3. Doğum Günü Menüsü - Havuçlu Toplar

Aslında önceliği 2010 yılında gidip de aklımda hoş anılar, damağımda güzel tadlar bırakan yerleri anlatmaya vermeliydim, diğer bloglarımda yaptığım gibi. Fakat uzun süre ara verince ve bu arada kızımın 3. doğum gününü de idrak edince 2011 yazılarına özel menüler etiketine uygun bir yazıyla başlayayım, dedim.
Bu sene Selin’in doğum gününü yine bizim evde ve çok sevgili arkadaşı Ada’yla birlikte kutladık. Benim Su damlam Adacığım, kasım ayındaki doğum gününü çeşitli sebeplerden arkadaşlarıyla kutlayamayınca biz anneler “birlikte kutlayalım o zaman”, dedik. Ada’mın annesi canım arkadaşım Umur çok lezzetli kekler kurabiyeler hazırladı, pastanın siparişi ve yapımıyla titizlikle ilgilendi. Nes, her zamanki gibi patatesli kabaklı o leziz kekinden yaptı. Bu sene Banu’dan hamileliğinin ortalarında olduğundan sadece yaptıklarımızı yemesini rica ettik. Bir çoğunun tarifini daha önceden yayınladığım menümüz şöyleydi :

Umur’dan;

• Kakaolu fındıklı kurabiye

• Çikolatalı karışık kek

• Kaşarlı ve Patatesli Muska Böreği

Neslihan’dan;

Kabaklı Patatesli Kek

Ve benden;

Çerkes Tavuğu

Dereotlu beyaz peynirli kek

• Havuçlu toplar

ve elbette Pilita'da yaptırdığımız pasta.

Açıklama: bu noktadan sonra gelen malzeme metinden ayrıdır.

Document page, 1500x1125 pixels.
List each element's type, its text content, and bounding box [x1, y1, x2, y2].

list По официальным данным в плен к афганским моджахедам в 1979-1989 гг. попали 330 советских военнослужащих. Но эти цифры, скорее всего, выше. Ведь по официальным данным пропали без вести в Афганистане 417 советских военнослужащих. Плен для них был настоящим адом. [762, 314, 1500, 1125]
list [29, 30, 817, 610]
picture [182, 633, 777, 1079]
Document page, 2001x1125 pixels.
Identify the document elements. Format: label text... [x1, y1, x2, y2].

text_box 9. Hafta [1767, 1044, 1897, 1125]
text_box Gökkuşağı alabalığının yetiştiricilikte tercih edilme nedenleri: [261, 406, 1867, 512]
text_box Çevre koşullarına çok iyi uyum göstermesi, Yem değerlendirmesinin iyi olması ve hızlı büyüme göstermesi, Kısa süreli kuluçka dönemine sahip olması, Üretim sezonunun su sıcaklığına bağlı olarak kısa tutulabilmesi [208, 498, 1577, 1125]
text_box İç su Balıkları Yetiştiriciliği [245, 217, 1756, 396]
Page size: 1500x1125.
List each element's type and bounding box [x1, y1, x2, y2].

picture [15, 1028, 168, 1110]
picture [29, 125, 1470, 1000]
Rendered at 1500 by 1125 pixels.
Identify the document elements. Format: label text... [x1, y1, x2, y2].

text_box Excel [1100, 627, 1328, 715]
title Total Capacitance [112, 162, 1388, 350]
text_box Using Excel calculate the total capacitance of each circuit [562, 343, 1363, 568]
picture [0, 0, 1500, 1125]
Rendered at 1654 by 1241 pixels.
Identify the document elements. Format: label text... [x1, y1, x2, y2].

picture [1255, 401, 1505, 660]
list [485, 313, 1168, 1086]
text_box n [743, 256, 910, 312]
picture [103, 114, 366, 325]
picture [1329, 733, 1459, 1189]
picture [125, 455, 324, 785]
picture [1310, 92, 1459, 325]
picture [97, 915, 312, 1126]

Günün sürprizi ise sevgili Görkem’in (Gezicini) getirdiği çöreklerdi.

Bugün daha önce tariflerini yazdıklarım dışında menüdekilerden sadece havuçlu topların tarifini verebileceğim. Portakal Ağacı’ndaki tarifi biraz değiştirerek yaptım. Umurcuğumun tariflerini de kendisi bir fırsatını bulup bana gönderince yazacağım.

Havuçlu Toplar
Malzemeler: 1kg. rendelenmiş havuç, 1su bardağından iki parmak eksik toz şeker, 1 paket un haline getirilmiş pötibör bisküvi, 1 su bardağı fındık, 1 çay kaşığı toz tarçın, üzeri için hindistan cevizi.
Yapılışı: Havuçları robotta incecik rendeleyip bir tencereye koyun. Üzerine şekeri koyup kısık ateşte pişirin. Bu sırada robatta bisküvileri ve fındıkları un haline getirin. Havuçlar yumuşayınca ateşten alın ve ılınmasını bekleyin. Ilınınca suyunu kaşıkla süzdürerek derince bir tasa alıp un haline getirilmiş bisküvi, fındık karışımını ekleyin. Tarçını da koyup karıştırın. Fındıkla ceviz arası bir büyüklükte parçalar kopararak avucunuzda yuvarlayın, top şeklini verin. Hindistan cevizine batırıp servis tabağına alın.